La Princiotta sulla Civetta la dica chiara o stia zitta

Quindici secondi. Non è durata più di tanto la telefonata ricevuta tre mesi fa: “Pronto, è la Civetta?”, “Sì, sono il direttore”, “Sono Rosario Piccione, vi interessa una mia intervista sulla Princiotta?”, “No, non ci interessa”

 

La Civetta di Minerva, 19 maggio 2017

Quindici secondi. Non è durata più di tanto la telefonata ricevuta tre mesi fa: “Pronto, è la Civetta?”, “Sì, sono il direttore”, “Sono Rosario Piccione, vi interessa una mia intervista sulla Princiotta?”, “No, non ci interessa”. Chiuso. Quei quindici secondi sono la fotografia del nostro rapporto giornalistico con le disavventure della consigliera comunale e con quelle del suo pentito e ripentito. Una valutazione che manteniamo ancora oggi.

Ma se questo è il nostro rapporto con la Princiotta, non altrettanto è il suo nei nostri confronti. Trascinando nella polvere uno dei nostri collaboratori, Ciccio Magnano, per una conversazione privata da lui avuta con una donna, la Princiotta ha affermato: “Il suo linguaggio la dice lunga sul personaggio e sul giornale che gli concede spazio”.  Un’affermazione allusivamente offensiva nei confronti del giornale che dirigo che non trova giustificazione nella collaborazione giornalistica di Magnano (non ha mai scritto sulla Civetta un solo articolo sulla presunta Giovanna d’Arco siracusana, se si esclude un’intervista a Giancarlo Garozzo nella quale era il sindaco a esprimere giudizi su di lei) né ha riscontro alcuno con quanto noi stessi abbiamo pubblicato.
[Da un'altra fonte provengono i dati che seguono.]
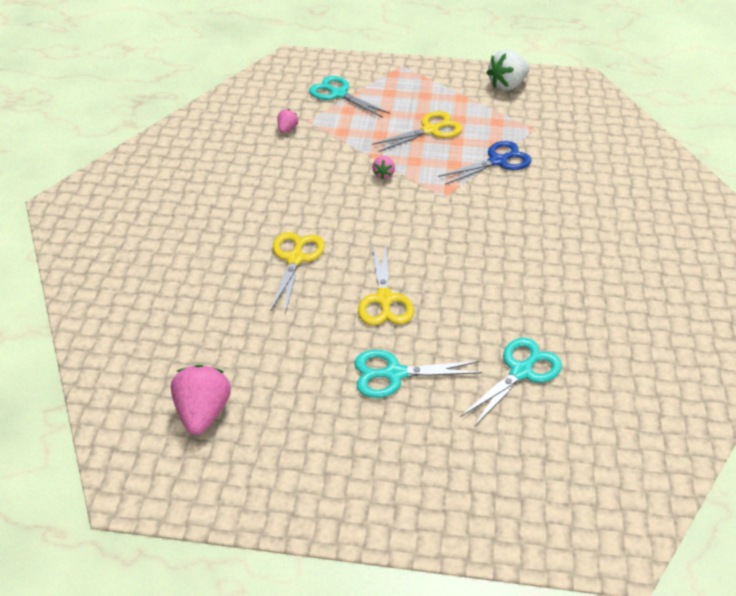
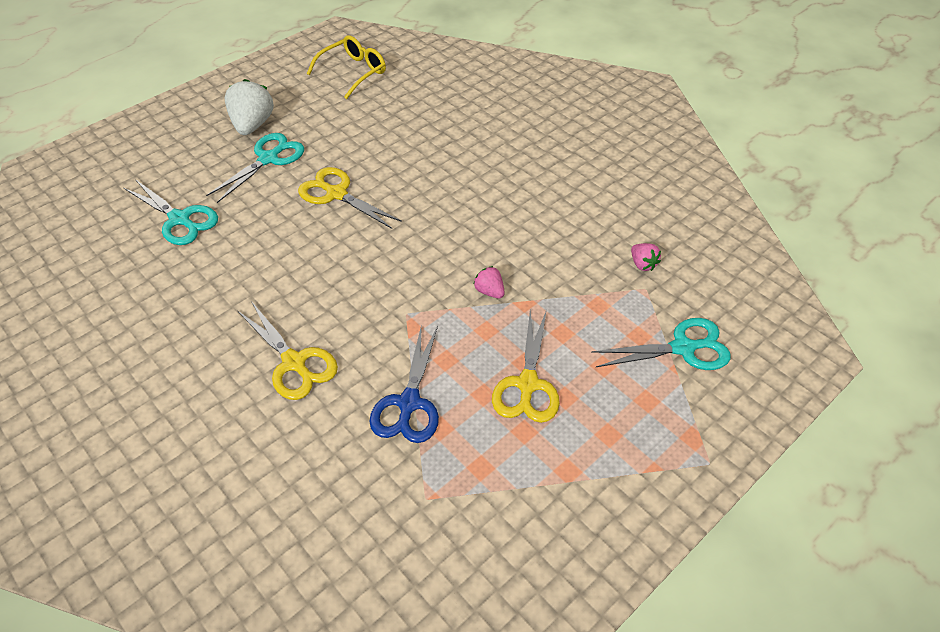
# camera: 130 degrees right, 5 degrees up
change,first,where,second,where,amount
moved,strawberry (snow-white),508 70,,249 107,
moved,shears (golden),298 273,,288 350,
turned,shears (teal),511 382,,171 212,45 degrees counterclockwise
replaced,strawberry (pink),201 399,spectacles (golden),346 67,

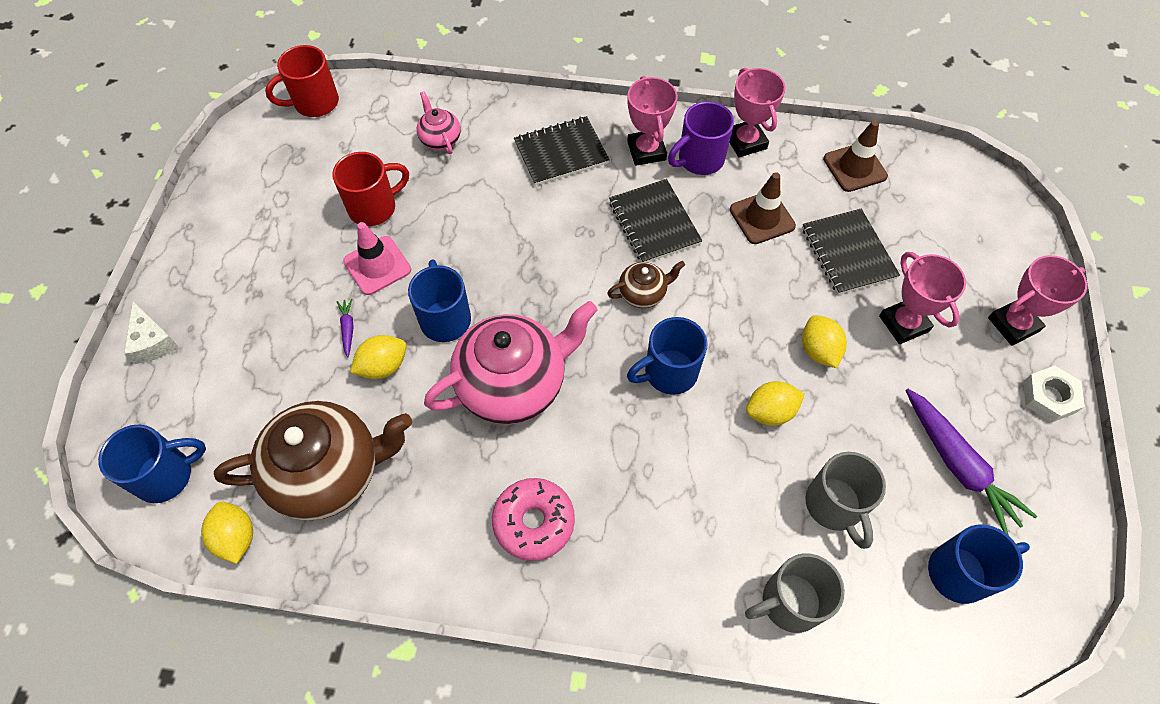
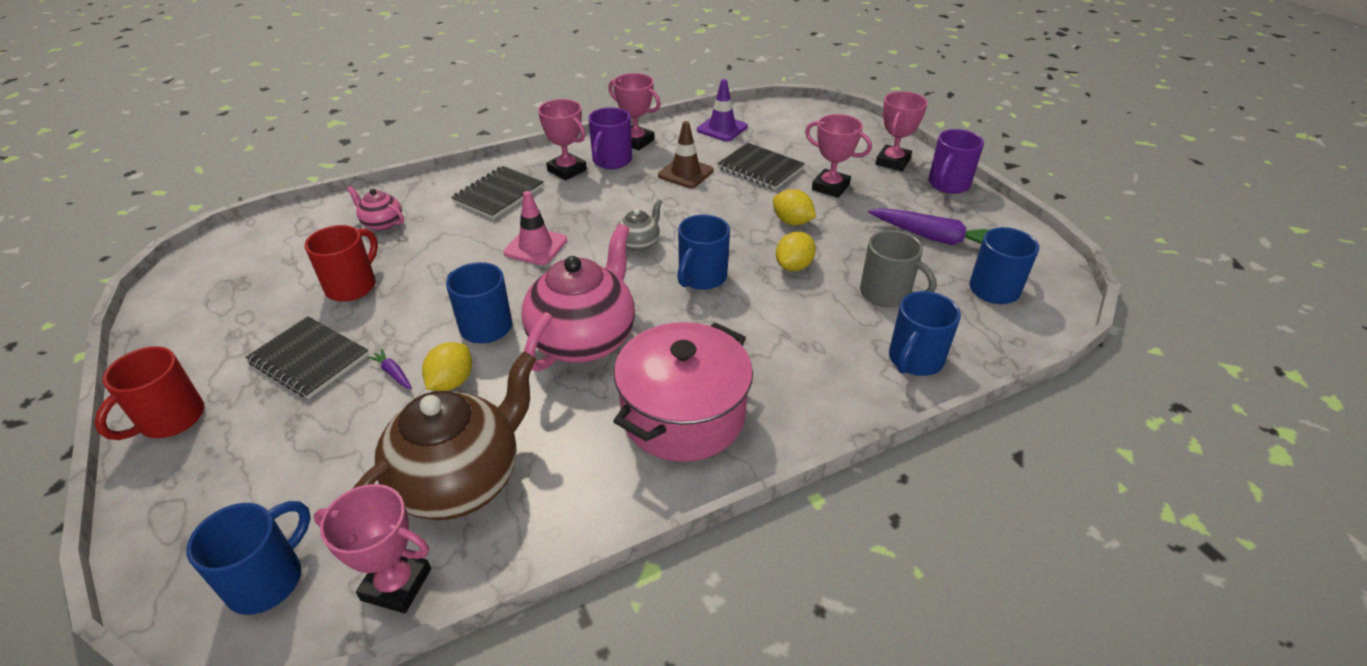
# camera: 35 degrees left, 20 degrees down
change,first,where,second,where,amount
moved,mug (red),302 81,,149 393,
recoloured,traffic cone (dark brown),855 156,traffic cone (royal purple),722 110,
moved,notebook (black),655 220,,307 357,
moved,traffic cone (pink),377 258,,535 228,
recoloured,china teapot (dark brown),646 284,china teapot (grey),639 225,
removed,piece of cheese (snow-white),151 332,,,
replaced,nut (snow-white),1054 394,mug (royal purple),956 161,
replaced,doughnut (pink),533 519,stockpot (pink),683 392,
replaced,lemon (golden),227 533,award cup (pink),372 548,
recoloured,mug (grey),795 593,mug (cobalt),925 333,

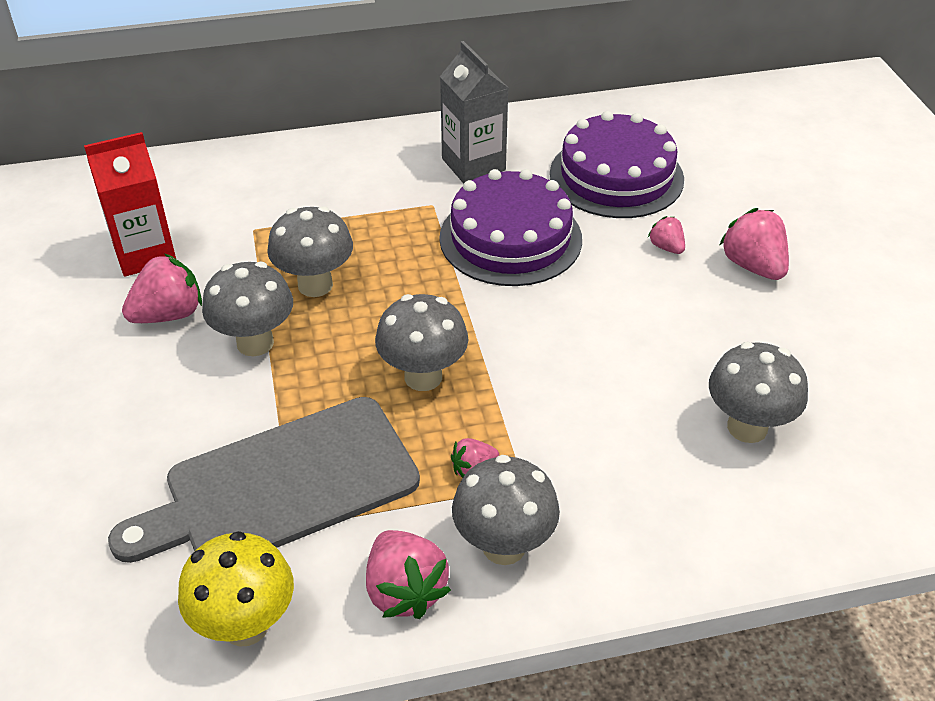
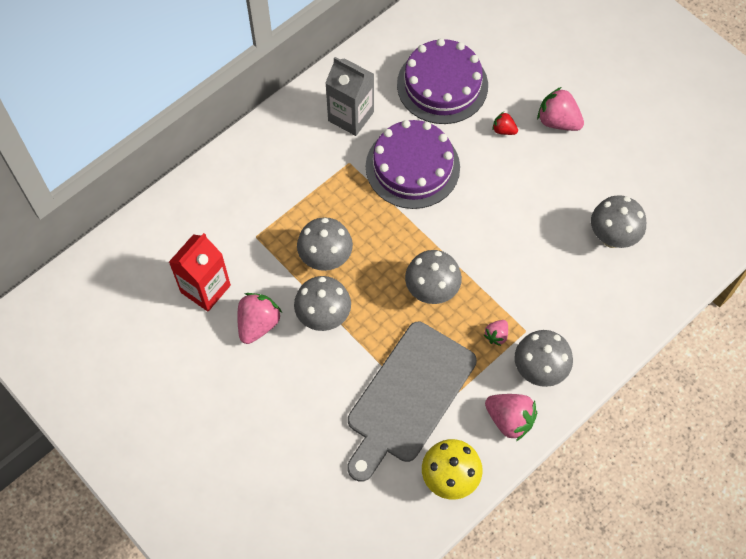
# camera: 30 degrees left, 20 degrees up
change,first,where,second,where,amount
recoloured,strawberry (pink),666 235,strawberry (red),505 123,

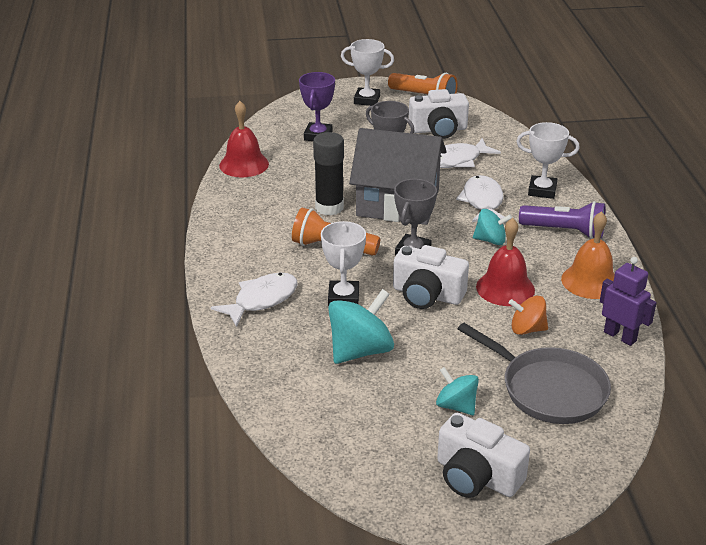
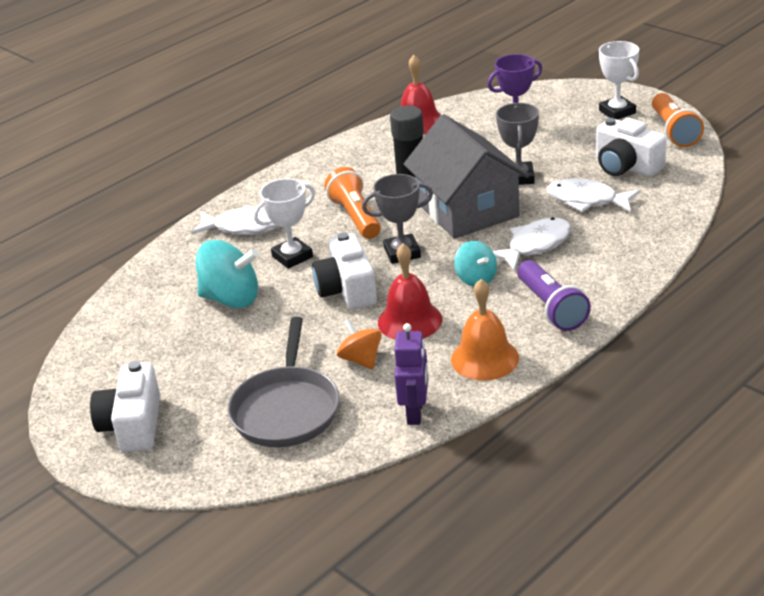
# camera: 55 degrees right, 0 degrees up
change,first,where,second,where,amount
removed,award cup (snow-white),548 160,,,
removed,whirligig (teal),457 391,,,

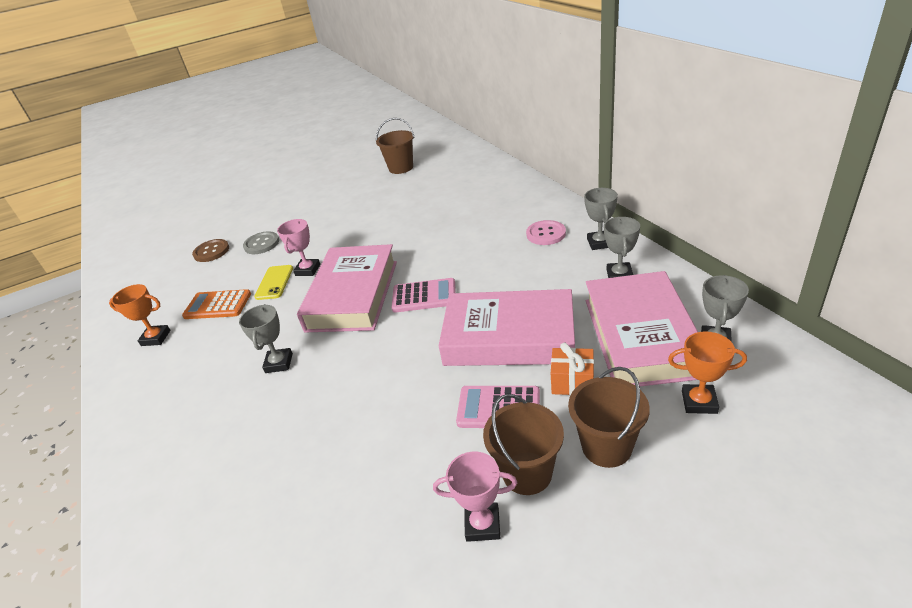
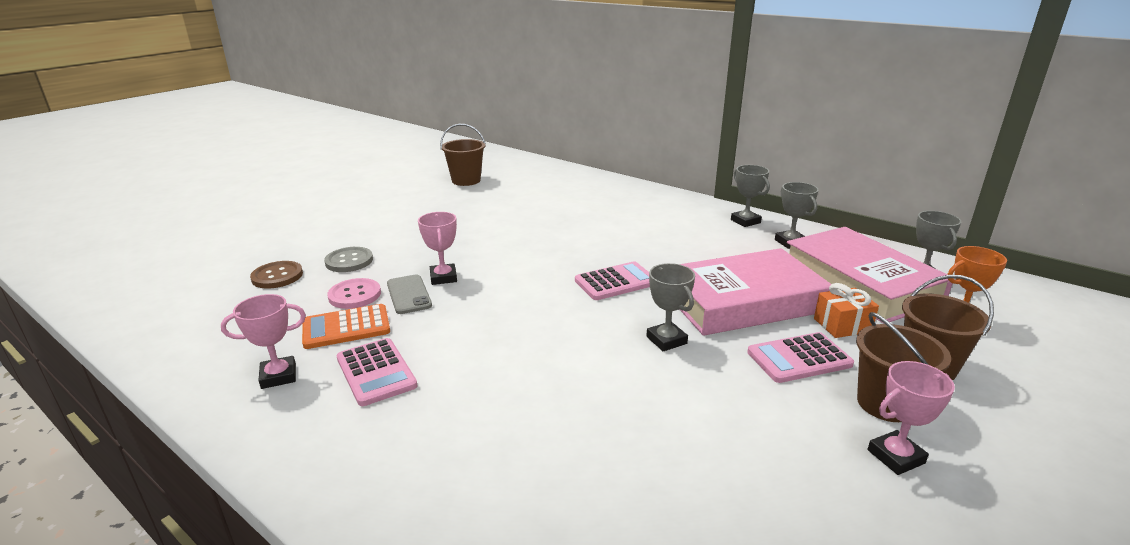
# camera: 30 degrees left, 10 degrees down
change,first,where,second,where,amount
moved,shirt button (pink),546 232,,354 293,
removed,book (pink),347 288,,,
recoloured,phone (golden),273 282,phone (grey),409 294,
recoloured,award cup (bright orange),139 315,award cup (pink),263 341,
moved,award cup (grey),266 338,,671 307,
added,,,pocket calculator (pink),377 372,

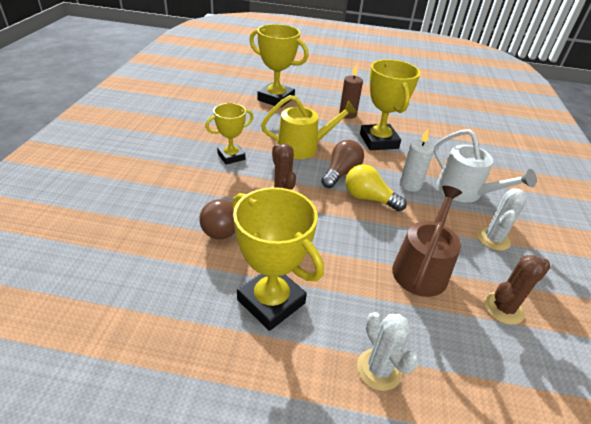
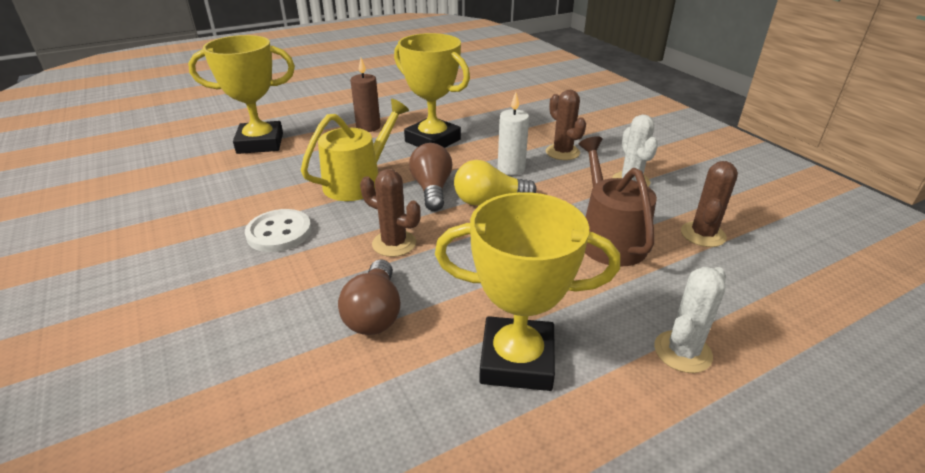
# camera: 35 degrees left, 5 degrees down
change,first,where,second,where,amount
replaced,award cup (golden),229 134,shirt button (snow-white),278 230,
replaced,watering pot (snow-white),485 166,prickly plant (dark brown),566 125,
turned,prickly plant (snow-white),388 351,,690 320,75 degrees counterclockwise

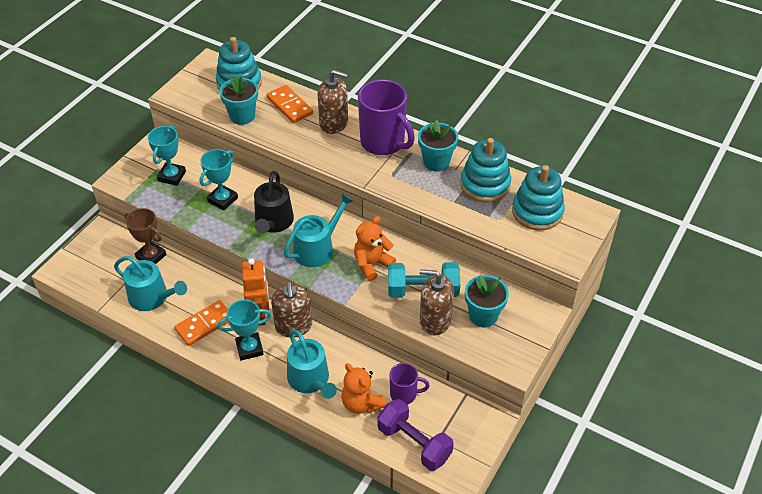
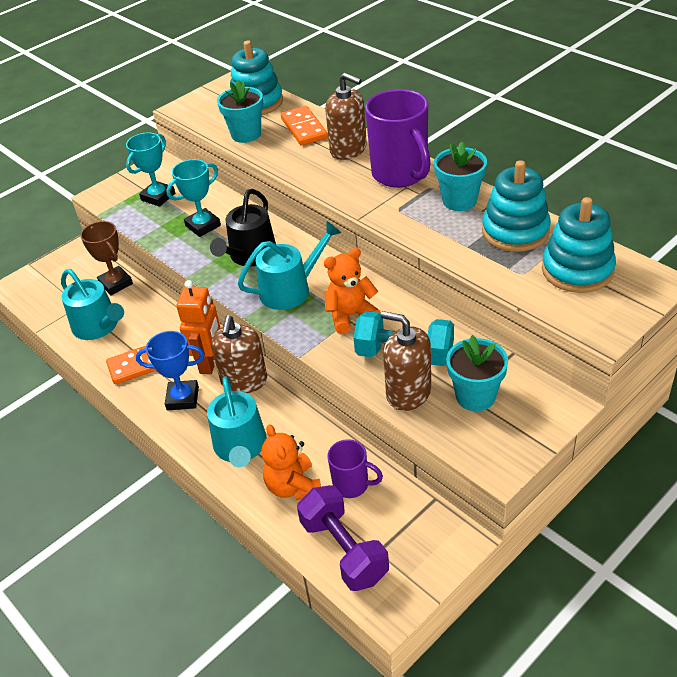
# camera: 20 degrees right, 5 degrees down
change,first,where,second,where,amount
recoloured,award cup (teal),244 330,award cup (cobalt),170 370,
L’unica attenzione che abbiamo riservato alla signora è qualche articolo di satira, e lo facciamo anche in questo numero del giornale. Ma la satira bisogna accettarla, non si può inalberare il cartello “Je suis Charlie Ebdo” quando sferza gli altri e andare su tutte le furie se colpisce noi. Insomma, se la Princiotta ha qualcosa da dire sulla Civetta non la dica “lunga” (un termine che non significa nulla) ma la dica chiara. Sia diretta com’è stata per tanti altri. E se non ha nulla da dire stia zitta.

Di una cosa la disilludo: Ciccio Magnano era, è e sarà nostro apprezzato collaboratore. Noi non guardiamo alle sue conversazioni private (che, sia detto, non condividiamo per nulla) ma alla qualità dei suoi articoli che sono sempre stati documentati, efficaci e coraggiosi.